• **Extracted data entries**
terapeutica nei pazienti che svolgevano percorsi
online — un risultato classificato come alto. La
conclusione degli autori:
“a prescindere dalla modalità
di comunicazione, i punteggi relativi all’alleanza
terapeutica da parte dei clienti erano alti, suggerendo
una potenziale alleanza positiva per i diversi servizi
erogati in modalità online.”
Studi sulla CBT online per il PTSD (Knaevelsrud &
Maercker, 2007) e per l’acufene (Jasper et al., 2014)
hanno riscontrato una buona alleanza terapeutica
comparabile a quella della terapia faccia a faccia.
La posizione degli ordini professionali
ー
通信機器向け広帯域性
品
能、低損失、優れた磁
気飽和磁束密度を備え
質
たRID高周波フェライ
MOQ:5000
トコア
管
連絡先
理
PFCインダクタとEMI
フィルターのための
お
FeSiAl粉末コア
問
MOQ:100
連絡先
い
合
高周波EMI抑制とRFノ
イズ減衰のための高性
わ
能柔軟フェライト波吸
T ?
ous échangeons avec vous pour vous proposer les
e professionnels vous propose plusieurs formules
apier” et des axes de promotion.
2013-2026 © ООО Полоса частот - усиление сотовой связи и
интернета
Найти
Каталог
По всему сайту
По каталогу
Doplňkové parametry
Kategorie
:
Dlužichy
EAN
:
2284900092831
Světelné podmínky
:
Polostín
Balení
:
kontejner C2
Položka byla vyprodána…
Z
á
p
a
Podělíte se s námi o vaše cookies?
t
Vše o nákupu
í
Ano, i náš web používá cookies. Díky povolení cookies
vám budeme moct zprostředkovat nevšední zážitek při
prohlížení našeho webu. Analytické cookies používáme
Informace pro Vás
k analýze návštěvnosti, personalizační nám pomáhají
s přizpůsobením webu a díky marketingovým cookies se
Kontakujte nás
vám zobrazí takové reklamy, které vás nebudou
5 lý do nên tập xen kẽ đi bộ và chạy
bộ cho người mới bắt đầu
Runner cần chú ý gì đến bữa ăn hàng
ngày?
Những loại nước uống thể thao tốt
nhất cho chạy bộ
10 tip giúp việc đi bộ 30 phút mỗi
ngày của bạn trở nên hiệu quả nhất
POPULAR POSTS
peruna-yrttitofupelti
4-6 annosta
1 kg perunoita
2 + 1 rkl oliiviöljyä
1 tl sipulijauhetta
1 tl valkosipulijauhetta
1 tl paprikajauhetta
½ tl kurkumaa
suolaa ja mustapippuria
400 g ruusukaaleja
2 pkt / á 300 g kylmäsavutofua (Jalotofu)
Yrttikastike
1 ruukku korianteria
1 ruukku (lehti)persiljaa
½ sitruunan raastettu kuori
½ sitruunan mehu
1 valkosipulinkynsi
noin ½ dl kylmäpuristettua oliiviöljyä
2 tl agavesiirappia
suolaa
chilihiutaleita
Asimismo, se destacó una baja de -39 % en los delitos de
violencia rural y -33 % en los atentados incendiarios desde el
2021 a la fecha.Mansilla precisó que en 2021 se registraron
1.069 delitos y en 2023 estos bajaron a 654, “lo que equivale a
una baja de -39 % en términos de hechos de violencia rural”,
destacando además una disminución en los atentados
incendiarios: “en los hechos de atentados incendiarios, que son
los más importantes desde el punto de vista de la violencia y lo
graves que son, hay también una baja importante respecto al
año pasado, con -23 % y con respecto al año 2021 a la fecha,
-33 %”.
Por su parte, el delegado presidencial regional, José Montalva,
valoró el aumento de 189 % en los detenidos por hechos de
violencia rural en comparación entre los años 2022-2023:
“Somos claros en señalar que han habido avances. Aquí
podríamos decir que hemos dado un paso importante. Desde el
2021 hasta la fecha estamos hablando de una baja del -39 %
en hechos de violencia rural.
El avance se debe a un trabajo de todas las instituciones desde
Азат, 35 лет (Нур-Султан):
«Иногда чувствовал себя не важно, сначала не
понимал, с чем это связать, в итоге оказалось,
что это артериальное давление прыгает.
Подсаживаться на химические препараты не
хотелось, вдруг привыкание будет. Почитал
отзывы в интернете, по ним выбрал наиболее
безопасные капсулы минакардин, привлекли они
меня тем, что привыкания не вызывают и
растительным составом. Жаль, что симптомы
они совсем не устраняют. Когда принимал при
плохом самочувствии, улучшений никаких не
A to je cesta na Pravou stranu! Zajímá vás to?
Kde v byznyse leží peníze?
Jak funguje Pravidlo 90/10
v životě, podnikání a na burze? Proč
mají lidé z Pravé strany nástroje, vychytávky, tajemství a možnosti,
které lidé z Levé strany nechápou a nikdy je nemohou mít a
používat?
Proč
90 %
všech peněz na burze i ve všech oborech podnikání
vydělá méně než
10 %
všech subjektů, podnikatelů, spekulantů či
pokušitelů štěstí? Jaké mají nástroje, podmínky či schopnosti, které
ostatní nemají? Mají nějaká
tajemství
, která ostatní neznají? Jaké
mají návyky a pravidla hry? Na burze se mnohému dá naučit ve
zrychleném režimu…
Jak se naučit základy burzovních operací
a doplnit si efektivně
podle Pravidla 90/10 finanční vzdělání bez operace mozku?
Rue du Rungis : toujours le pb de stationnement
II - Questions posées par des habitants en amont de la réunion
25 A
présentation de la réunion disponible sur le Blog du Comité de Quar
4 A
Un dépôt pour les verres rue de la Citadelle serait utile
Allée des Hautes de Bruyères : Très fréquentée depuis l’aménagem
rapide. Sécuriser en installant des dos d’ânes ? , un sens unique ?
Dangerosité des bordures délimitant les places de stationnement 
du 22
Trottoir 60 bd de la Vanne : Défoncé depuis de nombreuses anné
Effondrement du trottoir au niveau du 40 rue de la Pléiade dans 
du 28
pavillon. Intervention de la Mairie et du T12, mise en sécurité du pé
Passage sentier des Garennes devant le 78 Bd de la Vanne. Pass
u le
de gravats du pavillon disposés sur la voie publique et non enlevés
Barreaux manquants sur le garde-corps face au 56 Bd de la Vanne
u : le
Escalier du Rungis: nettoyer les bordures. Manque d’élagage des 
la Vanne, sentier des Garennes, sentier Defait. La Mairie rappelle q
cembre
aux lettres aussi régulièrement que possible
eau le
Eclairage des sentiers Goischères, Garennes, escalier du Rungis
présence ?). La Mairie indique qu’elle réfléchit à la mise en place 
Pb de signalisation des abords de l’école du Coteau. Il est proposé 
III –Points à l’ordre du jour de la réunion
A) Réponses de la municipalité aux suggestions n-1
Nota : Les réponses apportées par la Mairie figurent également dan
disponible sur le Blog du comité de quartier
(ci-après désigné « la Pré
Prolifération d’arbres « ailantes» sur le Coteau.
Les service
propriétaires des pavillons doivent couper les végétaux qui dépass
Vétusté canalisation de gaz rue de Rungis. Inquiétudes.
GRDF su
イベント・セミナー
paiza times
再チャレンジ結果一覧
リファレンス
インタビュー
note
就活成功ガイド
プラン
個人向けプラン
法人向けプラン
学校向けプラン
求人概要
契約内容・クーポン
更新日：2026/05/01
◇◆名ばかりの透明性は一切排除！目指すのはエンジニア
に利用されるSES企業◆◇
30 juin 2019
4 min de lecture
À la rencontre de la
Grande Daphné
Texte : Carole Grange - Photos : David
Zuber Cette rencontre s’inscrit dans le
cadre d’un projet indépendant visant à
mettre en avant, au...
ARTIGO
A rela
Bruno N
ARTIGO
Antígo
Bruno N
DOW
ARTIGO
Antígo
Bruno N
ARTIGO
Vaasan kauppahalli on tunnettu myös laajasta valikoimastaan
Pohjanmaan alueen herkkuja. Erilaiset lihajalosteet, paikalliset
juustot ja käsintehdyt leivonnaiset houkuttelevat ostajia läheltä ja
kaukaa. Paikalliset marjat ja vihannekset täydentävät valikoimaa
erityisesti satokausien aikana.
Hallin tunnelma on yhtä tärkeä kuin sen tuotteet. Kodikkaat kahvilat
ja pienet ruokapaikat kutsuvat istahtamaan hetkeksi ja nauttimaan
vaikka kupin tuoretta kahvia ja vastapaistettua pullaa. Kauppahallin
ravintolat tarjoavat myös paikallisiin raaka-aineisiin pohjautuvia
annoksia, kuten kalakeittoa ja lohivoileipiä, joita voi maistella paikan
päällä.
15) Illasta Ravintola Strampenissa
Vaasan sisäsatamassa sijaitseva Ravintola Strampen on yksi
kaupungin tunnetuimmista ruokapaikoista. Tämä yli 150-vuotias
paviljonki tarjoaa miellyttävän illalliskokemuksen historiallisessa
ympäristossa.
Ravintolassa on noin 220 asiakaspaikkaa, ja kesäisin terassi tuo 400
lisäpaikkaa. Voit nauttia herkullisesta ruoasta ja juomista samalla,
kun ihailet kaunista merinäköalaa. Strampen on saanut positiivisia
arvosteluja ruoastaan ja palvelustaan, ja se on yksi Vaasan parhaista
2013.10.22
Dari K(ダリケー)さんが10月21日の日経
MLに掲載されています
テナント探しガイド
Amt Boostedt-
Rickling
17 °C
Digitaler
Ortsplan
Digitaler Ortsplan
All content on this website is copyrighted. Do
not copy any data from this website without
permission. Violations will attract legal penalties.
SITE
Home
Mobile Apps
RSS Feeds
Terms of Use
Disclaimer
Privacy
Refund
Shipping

• **WHAT TO DO**
Put every line from the start of the records through the line containing "1 valkosipulinkynsi" into a JSON list of strings, one string per line, leaving out blank lines.

• **FINISHED EXERCISE**
[
  "terapeutica nei pazienti che svolgevano percorsi",
  "online — un risultato classificato come alto. La",
  "conclusione degli autori:",
  "“a prescindere dalla modalità",
  "di comunicazione, i punteggi relativi all’alleanza",
  "terapeutica da parte dei clienti erano alti, suggerendo",
  "una potenziale alleanza positiva per i diversi servizi",
  "erogati in modalità online.”",
  "Studi sulla CBT online per il PTSD (Knaevelsrud &",
  "Maercker, 2007) e per l’acufene (Jasper et al., 2014)",
  "hanno riscontrato una buona alleanza terapeutica",
  "comparabile a quella della terapia faccia a faccia.",
  "La posizione degli ordini professionali",
  "ー",
  "通信機器向け広帯域性",
  "品",
  "能、低損失、優れた磁",
  "気飽和磁束密度を備え",
  "質",
  "たRID高周波フェライ",
  "MOQ:5000",
  "トコア",
  "管",
  "連絡先",
  "理",
  "PFCインダクタとEMI",
  "フィルターのための",
  "お",
  "FeSiAl粉末コア",
  "問",
  "MOQ:100",
  "連絡先",
  "い",
  "合",
  "高周波EMI抑制とRFノ",
  "イズ減衰のための高性",
  "わ",
  "能柔軟フェライト波吸",
  "T ?",
  "ous échangeons avec vous pour vous proposer les",
  "e professionnels vous propose plusieurs formules",
  "apier” et des axes de promotion.",
  "2013-2026 © ООО Полоса частот - усиление сотовой связи и",
  "интернета",
  "Найти",
  "Каталог",
  "По всему сайту",
  "По каталогу",
  "Doplňkové parametry",
  "Kategorie",
  ":",
  "Dlužichy",
  "EAN",
  ":",
  "2284900092831",
  "Světelné podmínky",
  ":",
  "Polostín",
  "Balení",
  ":",
  "kontejner C2",
  "Položka byla vyprodána…",
  "Z",
  "á",
  "p",
  "a",
  "Podělíte se s námi o vaše cookies?",
  "t",
  "Vše o nákupu",
  "í",
  "Ano, i náš web používá cookies. Díky povolení cookies",
  "vám budeme moct zprostředkovat nevšední zážitek při",
  "prohlížení našeho webu. Analytické cookies používáme",
  "Informace pro Vás",
  "k analýze návštěvnosti, personalizační nám pomáhají",
  "s přizpůsobením webu a díky marketingovým cookies se",
  "Kontakujte nás",
  "vám zobrazí takové reklamy, které vás nebudou",
  "5 lý do nên tập xen kẽ đi bộ và chạy",
  "bộ cho người mới bắt đầu",
  "Runner cần chú ý gì đến bữa ăn hàng",
  "ngày?",
  "Những loại nước uống thể thao tốt",
  "nhất cho chạy bộ",
  "10 tip giúp việc đi bộ 30 phút mỗi",
  "ngày của bạn trở nên hiệu quả nhất",
  "POPULAR POSTS",
  "peruna-yrttitofupelti",
  "4-6 annosta",
  "1 kg perunoita",
  "2 + 1 rkl oliiviöljyä",
  "1 tl sipulijauhetta",
  "1 tl valkosipulijauhetta",
  "1 tl paprikajauhetta",
  "½ tl kurkumaa",
  "suolaa ja mustapippuria",
  "400 g ruusukaaleja",
  "2 pkt / á 300 g kylmäsavutofua (Jalotofu)",
  "Yrttikastike",
  "1 ruukku korianteria",
  "1 ruukku (lehti)persiljaa",
  "½ sitruunan raastettu kuori",
  "½ sitruunan mehu",
  "1 valkosipulinkynsi"
]